The 100% bonus depreciation is back and is said to last till 2022 before it phases out 20% each year after (applies to new and unused assets).

  • The maximum amount that can be expensed for new and used business assets instead of depreciating them is $1 million. This limitation will phase out dollar for dollar once more than $2,500,000 of assets are placed in service during the year.

New farm equipment is now depreciable over 5 years instead of 7 (does not include grain bins, fences or land improvements)

Personal assets used predominantly to furnish lodging are now depreciable property expenses. These include, but are not limited to beds, refrigerators, and hotel/dormitory/apartment style stoves.

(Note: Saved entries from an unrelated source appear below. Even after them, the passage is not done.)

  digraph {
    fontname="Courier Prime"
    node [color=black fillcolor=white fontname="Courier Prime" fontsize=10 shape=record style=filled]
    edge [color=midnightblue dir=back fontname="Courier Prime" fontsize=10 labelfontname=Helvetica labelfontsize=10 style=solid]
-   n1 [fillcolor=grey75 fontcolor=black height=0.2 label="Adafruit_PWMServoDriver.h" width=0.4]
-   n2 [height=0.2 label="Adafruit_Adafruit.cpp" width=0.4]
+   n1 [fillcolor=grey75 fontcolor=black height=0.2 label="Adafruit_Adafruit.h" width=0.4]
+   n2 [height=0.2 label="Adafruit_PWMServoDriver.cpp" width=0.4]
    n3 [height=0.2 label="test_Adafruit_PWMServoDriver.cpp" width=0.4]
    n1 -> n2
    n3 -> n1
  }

  • Improvements made to commercial buildings: Roofs, HVAC equipment, fire protection and alarms, and security systems are depreciable property expenses as well.

Large vehicle tax breaks

  • If bonus depreciation is claimed, the 1st year ceiling is $18,000 for cars acquired after Sept. 27, 2017 and put into service in 2018. If no bonus depreciation is taken, the first-year ceiling drops to $10,000. Thanks to bonus depreciation, if you purchase a heavy SUV for your business, you can write off up to 100% of the cost. Furthermore, if you buy a heavy pickup truck for business use, you can expense up to the full cost.

No more writing off entertainment that is accompanied by clients

(sporting events, show tickets, etc.)

Now unable to deduct your employee’s parking or transit fees.

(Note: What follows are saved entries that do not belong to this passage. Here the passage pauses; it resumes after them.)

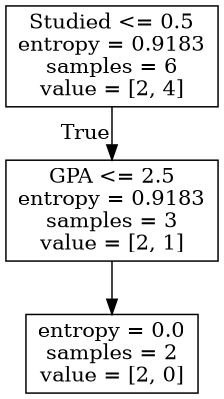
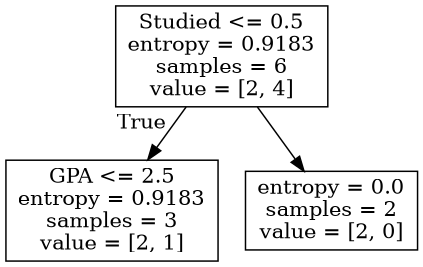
  digraph {
    node [shape=box]
    n1 [label="Studied <= 0.5\nentropy = 0.9183\nsamples = 6\nvalue = [2, 4]"]
    n2 [label="GPA <= 2.5\nentropy = 0.9183\nsamples = 3\nvalue = [2, 1]"]
    n3 [label="entropy = 0.0\nsamples = 2\nvalue = [2, 0]"]
    n1 -> n2 [headlabel=True labelangle=45 labeldistance=2.5]
-   n2 -> n3
+   n1 -> n3
  }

  • Still allowed $260 a month in pre-tax money for both parking and transit fees.

A couple filing a joint return is limited to $500,000 in such losses, while single filers can take no more than $250,000 in losses.

  • The amount of trade or business loss that exceeds these caps is nondeductible, and any excess can be carried forward (this limitation applies after application of the current passive-activity loss rules).

Exceptions when investment or business property is traded for similar property.

  • Any gain by the sale of such property is deferred in the case of a like-kind exchange. This break is applied to assets like real estate as well as tangible personal property like heavy equipment and artwork. The new law now restricts its use to like-kind exchanges of real estate.

C Corporations with average gross receipts of $5 million or higher over the previous three tax years weren’t able to use the cash method of accounting. The new law raises the threshold to $25 million.

  • Many more C corporations can use the cash method instead of the accrual method. This same $25 million threshold also applies to partnerships or LLCs with C corporation owners.